Nella Roma papalina il boia Giambattista Bugatti – per tutti Mastro Titta – con 516 esecuzioni è certamente il più noto ma  tra il popolo esistono i bulli che esercitano “l’abbottata” (la vittima costretta a gonfiare le gote) a suon di schiaffoni in faccia, roba da poco se si contano dal 1890 al 1896, 2.354 duelli alla sciabola, ma soprattutto con la “molletta”, un coltello a serramanico con lama di 25 centimetri: dal 1890 al 1896 almeno mille ferimenti e un centinaio di vittime, dal 1890 al 1940 oltre 600 vittime tra i popolani.
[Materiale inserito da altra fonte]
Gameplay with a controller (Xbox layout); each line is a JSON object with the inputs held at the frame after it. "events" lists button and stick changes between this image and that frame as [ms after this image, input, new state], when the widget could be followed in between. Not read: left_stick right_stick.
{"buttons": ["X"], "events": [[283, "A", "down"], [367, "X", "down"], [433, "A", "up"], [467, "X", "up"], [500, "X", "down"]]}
Il primo gennaio del 1890 entrò in vigore il codice Zanardelli che derubricava la pena di morte (ma restava nel codice militare in tempo di guerra, abolita dopo la Costituzione del 1948, solo il 14 ottobre del 1994) e la grande falce nera scelse il fucile per l’esecuzione. Perché la fuggevole Belle Époque fu breve, la Grande Guerra provocò la morte di 651.000 militari e 589.000 civili italiani dai campi di battaglia alle retrovie. I dati emessi dal Ministero della guerra nel 1927 riportano che tra il 1815 e 1918 i tribunali militari rinviarono a giudizio 262.481soldati, 170.000 le condanne. A morte, in prevalenza in contumacia, 3.000 perché prigionieri del nemico o proclamati disertori. Il 75% dei prigionieri austriaci o tedeschi, circa 1061, 750 furono fucilati a cui si aggiungono altri 300 esecuzioni sommarie registrate ufficialmente. Ma sul fronte fu ancora peggio, Cadorna fu forse l’unico a proclamare la “decimazione” nei riguardi delle proprie truppe (qualche caso sul fronte francese) ovvero l’estrazione a sorte di un numero di soldati per il contingente che si era rifiutato di combattere o di obbedire all’assalto – ma anche nel caso l’assalto fosse andato male e si fossero macchiati di “codardia” –, per spingere la prima linea all’assalto, era in uso dalle retrovie lanciare l’ultima serie di cannonate a pochi metri dalla propria trincea: era il momento di saltare fuori. Esemplare il comportamento del generale Andrea Graziani, nel 1916 un reparto mandato all’assalto venne falciato dalle mitragliatrici austriache, ritornarono solo in quattro, condotti sotto un castagno gli venne intimato di scavare una fossa, poi legati insieme ai bordi della buco lo stesso generale li fucilò. Un’altra volta, due alpini cantavano invocando la pioggia, l’ufficiale lo interpretò come un rifiuto di andare all’attacco e ne ordinò la fucilazione che solo per un caso non venne eseguita. Va invece peggio al soldato Pietro Scribanti, che sull’attenti tiene un sigaro in bocca, viene messo ai ferri e fatto fucilare; dopo la ritirata di Caporetto per “decimazione” in 57 finiscono al muro nel novembre del 1917, ordinato dallo stesso generale.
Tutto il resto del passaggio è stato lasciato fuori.